**Problems and tasks:**
(1) In the album passage, quote the text word for word, starting at "Release and Promotion" and ending at "album sounded great.".
(2) According to the album passage, who told Joey that her voice on the album sounded great?

**Provided text:**
===============

Release and Promotion
一面之緣, 抱抱, Mad About You, and 啜泣 were plugged/promoted and performed at various functions and concerts. Meanwhile 我的麻煩男友 was given an MV even though it was not promoted; 小天使 was performed a couple times live (like in the Feel the Pop Mini Concert) as was 四面台 (like in Show Up Live). Though 舊日回憶的山丘 and 早有預謀 were performed only once live (in the 903 id Club Music is Live concert), this shows that they were still songs of great quality.

Vocal Consciousness and album reputation
Joey said that when she finished recording the album, she was paranoid that her voice on the album was not good enough (because of her vocal cord issue previously), but one of her vocal coaches and mentors Roman Tam comforted her and told her that her voice on the album sounded great.

===============

**Information supplied:**
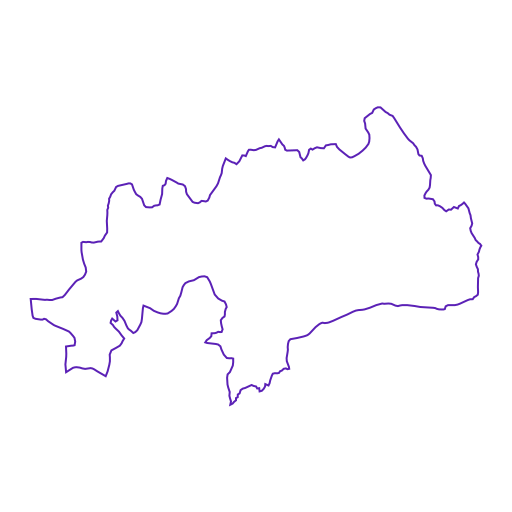 the district of Khwisero, Western, Kenya
{"feature_id": "3690345B3814928417926", "entity_name": "Khwisero", "entity_type": "district", "adm_level": 2, "iso_a3": "KEN", "parent_name": "Kenya", "parent_adm1": "Western", "projection": "equal_earth", "projection_center": [34.567, 0.147], "detail": "fine", "context": "isolated", "style": "outline", "palette": "violet", "viewbox_px": 512, "rotation_deg": 0, "n_neighbors": 0, "source": "geoboundaries", "source_scale": "gbopen_adm2", "svg_char_len": 6061}
<svg xmlns="http://www.w3.org/2000/svg" viewBox="0 0 512 512"><path d="M81.4,242.8L81.4,249.9L81.6,252.2L82.9,259.5L84.2,263.8L85.7,267.5L86.2,271.6L85.0,274.6L83.3,277.1L81.0,278.7L77.2,280.4L75.5,281.8L69.2,289.3L64.8,295.0L62.5,297.2L60.3,297.5L55.8,298.7L52.2,300.0L49.6,300.0L46.9,299.7L45.0,299.9L36.0,298.9L30.7,299.0L31.7,309.3L32.6,315.7L33.4,317.9L35.5,318.8L40.8,319.6L42.6,319.6L44.1,318.8L46.0,319.3L48.1,321.2L53.9,325.1L55.4,325.8L63.1,328.9L68.9,331.5L70.5,333.0L73.1,336.0L74.5,337.9L75.2,341.6L74.6,345.2L73.1,345.6L71.2,345.7L66.0,346.5L66.3,353.7L66.2,356.9L65.4,364.4L66.1,372.2L73.0,367.8L75.0,367.3L76.6,367.2L79.8,367.6L82.3,368.4L85.2,368.9L90.6,368.1L92.5,368.5L94.3,369.4L97.4,371.4L105.7,376.2L107.6,371.4L109.3,364.8L109.9,361.3L109.9,357.6L109.7,354.6L111.4,350.4L116.2,347.8L119.8,345.7L121.6,343.3L122.5,341.3L124.2,338.5L121.6,335.4L118.9,331.6L115.6,328.5L114.0,326.8L113.0,325.1L110.6,322.9L111.1,320.5L112.2,318.6L115.5,321.5L117.5,320.3L117.3,316.5L116.3,312.6L117.9,311.1L119.0,313.4L120.4,315.7L122.5,317.9L124.5,320.9L126.4,325.5L127.9,328.4L129.3,329.7L130.8,330.7L133.3,333.0L135.3,332.1L137.3,330.2L140.3,324.6L141.4,322.1L141.9,319.0L142.9,308.3L143.5,305.6L150.1,308.2L153.8,310.8L157.6,312.4L160.5,313.3L163.0,313.7L165.2,313.8L167.6,313.5L171.5,311.0L173.9,308.9L175.8,306.2L177.1,303.9L178.9,298.2L180.3,295.8L181.3,292.4L182.6,287.2L183.8,285.1L185.4,283.1L188.9,281.4L193.9,280.2L199.0,277.1L201.7,276.5L204.5,276.3L207.2,277.2L209.8,281.5L210.9,284.1L214.7,294.5L218.2,298.5L222.0,300.7L224.5,301.5L226.0,304.4L226.7,307.1L225.7,308.9L224.9,311.9L224.9,314.4L224.5,316.5L222.5,317.9L220.8,320.2L221.1,323.3L221.8,326.5L222.6,329.3L221.6,332.0L220.0,332.1L218.2,331.8L216.5,332.7L214.7,333.2L211.6,333.3L211.3,336.2L209.7,338.0L206.7,340.2L205.3,342.4L207.2,343.0L215.9,344.0L218.1,344.5L220.4,346.3L221.4,349.4L223.8,354.6L226.8,358.0L229.4,358.3L231.5,358.2L233.2,358.6L233.2,362.2L232.8,365.6L229.9,372.1L227.6,374.4L227.1,377.7L227.5,384.5L228.2,387.4L229.7,392.0L229.4,395.8L230.1,398.6L231.0,401.4L230.3,404.7L232.6,403.6L234.1,401.8L236.0,400.3L236.0,398.1L237.7,397.2L237.8,394.5L239.6,393.4L240.6,390.1L242.8,388.6L245.1,388.0L251.6,385.0L253.5,385.9L256.1,386.5L257.2,388.5L259.2,388.2L259.6,391.4L261.8,390.8L263.8,388.7L265.1,386.4L265.3,384.1L268.5,385.5L269.6,383.2L270.2,380.4L271.9,375.5L272.8,373.7L274.8,373.2L277.3,373.3L279.0,372.9L280.1,371.2L281.7,370.7L283.7,368.8L285.9,368.4L287.4,369.2L289.2,368.8L288.9,366.8L286.8,361.2L286.6,358.1L287.6,352.1L287.9,349.8L287.7,347.1L288.0,343.9L288.7,341.1L290.4,339.2L297.1,338.0L303.5,336.5L305.7,335.8L307.5,335.1L309.5,333.6L315.6,327.1L319.1,324.3L320.6,323.4L322.4,322.7L324.7,323.1L327.5,322.8L329.0,322.4L333.1,320.8L341.4,317.0L347.1,314.6L352.8,311.8L355.8,310.6L358.4,310.1L362.3,309.8L364.6,309.4L370.0,307.7L376.3,305.1L382.2,303.5L384.2,303.8L388.5,303.5L391.3,303.8L395.4,305.6L397.9,306.1L400.1,305.5L402.4,305.1L407.0,305.1L414.6,306.0L420.3,307.0L433.3,307.8L435.2,308.1L437.0,308.9L439.2,309.4L443.3,309.5L444.8,309.1L445.7,306.3L448.1,305.1L455.0,305.1L457.5,304.6L459.9,303.7L467.7,300.1L470.0,299.3L472.7,299.2L474.2,297.1L476.1,296.1L477.8,294.7L478.1,292.2L477.9,287.1L478.1,278.1L478.8,275.8L478.6,273.8L478.0,271.7L477.9,269.2L476.7,266.7L475.9,264.3L476.7,261.7L478.2,259.4L478.2,257.0L477.5,254.5L478.9,251.8L479.5,249.4L480.3,247.4L481.3,245.7L480.0,243.9L478.5,243.0L477.1,241.4L475.7,240.1L474.7,237.9L471.6,233.1L470.7,230.8L470.2,228.2L471.6,225.7L472.2,223.4L470.9,218.2L470.5,215.2L469.7,213.2L468.4,208.3L465.2,203.8L464.0,202.5L462.5,203.9L460.7,205.2L459.0,206.0L457.8,208.5L453.9,207.0L451.0,209.7L448.8,209.5L446.2,211.3L444.4,210.1L442.4,207.9L439.9,206.2L437.8,205.3L436.1,205.4L434.8,203.7L434.5,201.4L432.9,199.2L428.5,198.5L426.5,198.7L424.5,197.9L424.4,195.5L425.5,193.3L426.6,191.6L428.4,189.7L429.6,187.6L430.0,185.1L430.3,180.1L430.7,178.0L430.9,175.1L425.3,165.8L424.2,163.6L423.2,160.9L422.8,158.3L421.7,155.8L419.5,155.5L418.4,154.1L417.5,149.5L416.1,146.9L414.3,145.0L413.2,143.3L409.4,140.3L407.9,138.7L403.9,133.3L400.0,127.5L394.1,118.0L392.6,115.9L389.5,114.7L387.7,113.1L385.6,112.0L380.5,107.4L377.8,107.3L375.8,108.2L373.8,109.5L372.2,112.9L370.0,114.0L364.7,118.2L364.2,120.9L365.1,123.5L365.6,128.6L368.2,132.4L369.3,134.7L369.5,138.2L369.2,141.6L368.4,144.0L365.7,147.6L362.5,150.7L358.6,153.8L354.4,156.2L352.1,157.3L350.1,157.5L348.6,156.8L345.1,154.1L339.3,149.4L337.0,146.9L335.8,144.1L330.8,144.3L328.2,145.0L325.9,145.4L323.9,148.3L320.7,148.1L317.0,147.3L314.8,148.2L312.5,149.6L310.8,148.6L309.1,149.8L308.4,153.2L307.5,155.3L306.1,157.8L305.0,159.3L303.2,160.4L301.8,158.4L300.5,157.2L299.2,152.0L297.3,150.2L286.9,150.6L285.2,149.7L284.7,147.6L283.9,145.8L282.4,144.5L278.9,139.4L277.6,141.4L275.1,147.4L272.7,147.1L270.8,145.9L268.3,146.1L266.5,145.9L264.8,146.3L261.7,147.8L259.7,148.2L256.0,149.9L253.8,150.2L250.6,149.7L248.9,149.8L247.9,151.3L245.8,156.1L244.3,155.5L242.3,155.4L239.3,161.3L236.5,164.2L234.4,162.8L232.3,162.3L229.7,161.0L227.6,159.7L225.8,158.4L222.8,166.1L222.2,168.6L221.7,173.1L220.9,175.3L220.0,177.2L218.0,183.4L216.4,186.3L210.0,195.1L209.3,197.6L207.7,200.6L205.8,201.5L203.6,201.1L201.5,200.9L199.8,202.4L198.0,203.2L194.5,202.7L192.6,201.9L186.9,194.2L186.1,191.7L186.0,189.1L185.0,186.2L182.8,184.5L178.3,183.6L176.6,182.5L171.8,179.9L169.7,178.9L167.3,178.0L166.0,180.9L165.6,183.8L164.5,185.2L162.8,185.8L162.3,188.5L162.1,194.1L160.6,199.6L159.6,204.5L157.6,205.3L156.0,205.4L154.1,205.8L152.1,207.3L149.7,207.4L146.0,207.1L144.2,205.3L142.0,198.8L140.3,196.9L138.1,195.6L136.2,194.2L134.8,191.7L133.8,189.7L132.0,184.4L130.3,183.4L128.5,183.4L126.8,183.9L118.0,185.9L116.1,187.0L114.3,190.8L112.8,192.2L111.1,194.3L110.2,196.8L109.1,198.7L109.2,200.8L108.7,203.3L107.9,205.7L108.2,207.7L107.3,209.9L107.4,212.8L107.3,215.2L106.8,220.9L107.2,228.7L107.1,232.5L104.9,235.6L103.7,238.2L101.2,241.5L98.1,241.6L93.8,242.6L91.8,242.5L90.0,242.0L87.9,241.9L86.2,242.2L83.0,241.9L81.4,242.8Z" fill="none" stroke="#5b21b6" stroke-width="2"/></svg>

===============

**Answers provided:**
(1)
Release and Promotion
一面之緣, 抱抱, Mad About You, and 啜泣 were plugged/promoted and performed at various functions and concerts. Meanwhile 我的麻煩男友 was given an MV even though it was not promoted; 小天使 was performed a couple times live (like in the Feel the Pop Mini Concert) as was 四面台 (like in Show Up Live). Though 舊日回憶的山丘 and 早有預謀 were performed only once live (in the 903 id Club Music is Live concert), this shows that they were still songs of great quality.

Vocal Consciousness and album reputation
Joey said that when she finished recording the album, she was paranoid that her voice on the album was not good enough (because of her vocal cord issue previously), but one of her vocal coaches and mentors Roman Tam comforted her and told her that her voice on the album sounded great.

(2) Roman Tam, one of her vocal coaches and mentors.